Pancasila, Corona dan Equilibrium yang Terguncang

Oleh : Dr. Muhammad Sabri*
Tiba-tiba saja Virus Corona atau Covid-19 menjadi "buah percakapan" dunia, menyusul jatuhnya korban meninggal dunia di sejumlah negara, termasuk Indonesia, akibat dilimbur serangan virus kerabat el-maut itu.
Kepanikan global pun terbit. Sejumlah negara yang dikerkah Covid-19 beramai-ramai mengambil kebijakan "lockdown" dengan model "rekayasa sosial" yang variatif guna memroteksi warga masing-masing. Tapi, mesin el-maut itu berjalan terus, merangkak seiring deret hitung, yang hingga kini telah menyentuh angka kematian dunia 8.732 jiwa manusia.
Mungkin ada baiknya kita pertimbangkan sebilah keinsafan, perspektif yang sedikit berbeda, menyusul syndroma virus Covid-19 yang berdampak luas dalam kehidupan kita sebagai pribadi, keluarga, kelompok, komunitas, masyarakat-warga, bangsa dan negara.

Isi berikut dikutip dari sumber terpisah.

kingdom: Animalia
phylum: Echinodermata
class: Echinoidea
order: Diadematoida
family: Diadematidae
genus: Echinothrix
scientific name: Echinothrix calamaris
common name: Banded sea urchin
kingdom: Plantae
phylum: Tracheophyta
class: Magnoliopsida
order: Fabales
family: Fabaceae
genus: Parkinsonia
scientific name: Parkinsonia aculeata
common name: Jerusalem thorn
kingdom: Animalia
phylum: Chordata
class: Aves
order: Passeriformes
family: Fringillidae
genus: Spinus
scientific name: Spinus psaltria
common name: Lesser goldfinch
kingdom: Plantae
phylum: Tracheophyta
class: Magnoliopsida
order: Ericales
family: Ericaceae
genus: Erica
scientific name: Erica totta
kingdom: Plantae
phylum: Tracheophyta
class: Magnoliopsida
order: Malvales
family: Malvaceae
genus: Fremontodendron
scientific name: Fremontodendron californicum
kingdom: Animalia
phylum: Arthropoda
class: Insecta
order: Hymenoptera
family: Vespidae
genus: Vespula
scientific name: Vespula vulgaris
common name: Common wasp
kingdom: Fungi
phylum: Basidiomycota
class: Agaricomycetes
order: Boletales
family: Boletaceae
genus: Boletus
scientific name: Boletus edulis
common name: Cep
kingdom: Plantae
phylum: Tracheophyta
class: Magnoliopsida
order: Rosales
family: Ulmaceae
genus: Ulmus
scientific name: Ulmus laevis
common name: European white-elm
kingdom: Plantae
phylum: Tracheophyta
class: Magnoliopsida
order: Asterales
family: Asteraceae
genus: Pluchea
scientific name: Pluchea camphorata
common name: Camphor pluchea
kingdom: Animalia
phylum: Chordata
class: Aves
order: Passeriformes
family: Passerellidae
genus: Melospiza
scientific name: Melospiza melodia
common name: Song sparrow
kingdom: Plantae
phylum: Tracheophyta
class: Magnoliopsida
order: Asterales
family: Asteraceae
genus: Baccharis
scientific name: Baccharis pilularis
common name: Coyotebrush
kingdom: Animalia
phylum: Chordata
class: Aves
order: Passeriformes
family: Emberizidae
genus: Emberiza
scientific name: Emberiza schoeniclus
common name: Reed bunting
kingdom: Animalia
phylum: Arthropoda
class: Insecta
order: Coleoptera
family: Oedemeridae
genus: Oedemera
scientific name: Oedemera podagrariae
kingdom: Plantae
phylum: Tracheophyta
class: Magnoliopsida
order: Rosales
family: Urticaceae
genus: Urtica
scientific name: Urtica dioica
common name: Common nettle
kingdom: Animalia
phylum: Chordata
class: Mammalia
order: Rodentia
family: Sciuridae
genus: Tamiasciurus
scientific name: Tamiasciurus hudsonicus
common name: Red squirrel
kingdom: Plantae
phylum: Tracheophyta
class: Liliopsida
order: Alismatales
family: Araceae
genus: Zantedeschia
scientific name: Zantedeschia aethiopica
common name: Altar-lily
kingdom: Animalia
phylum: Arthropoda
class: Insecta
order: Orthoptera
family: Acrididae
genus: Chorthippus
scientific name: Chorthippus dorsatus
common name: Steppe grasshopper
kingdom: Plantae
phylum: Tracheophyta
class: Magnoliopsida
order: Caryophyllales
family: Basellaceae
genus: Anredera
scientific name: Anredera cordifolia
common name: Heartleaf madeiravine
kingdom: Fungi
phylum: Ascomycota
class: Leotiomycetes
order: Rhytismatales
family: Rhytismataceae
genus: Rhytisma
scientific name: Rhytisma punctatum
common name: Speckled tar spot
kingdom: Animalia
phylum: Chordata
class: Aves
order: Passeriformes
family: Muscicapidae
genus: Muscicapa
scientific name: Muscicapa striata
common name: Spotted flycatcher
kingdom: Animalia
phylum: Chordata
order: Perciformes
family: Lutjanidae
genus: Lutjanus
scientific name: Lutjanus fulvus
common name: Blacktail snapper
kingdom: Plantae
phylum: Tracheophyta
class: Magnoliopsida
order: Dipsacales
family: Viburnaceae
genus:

Sebagai bangsa yang berideologi Pancasila dan secara konstitusional diandaikan sebagai "Negara berdasar atas Ketuhanan Yang Maha Esa", dapat menjadi titik tumpu kesadaran untuk kemudian mengusung "sugesti sosial" menghadapi persebaran virus Covid-19 secara rasional atau akal sehat, untuk menjaga kebersihan diri, meningkatkan ketahanan tubuh, namun yang tak kalah urgensinya bangsa ini mesti membangun dimensi spiritualitas batin kepada Tuhan Yang Maha Esa.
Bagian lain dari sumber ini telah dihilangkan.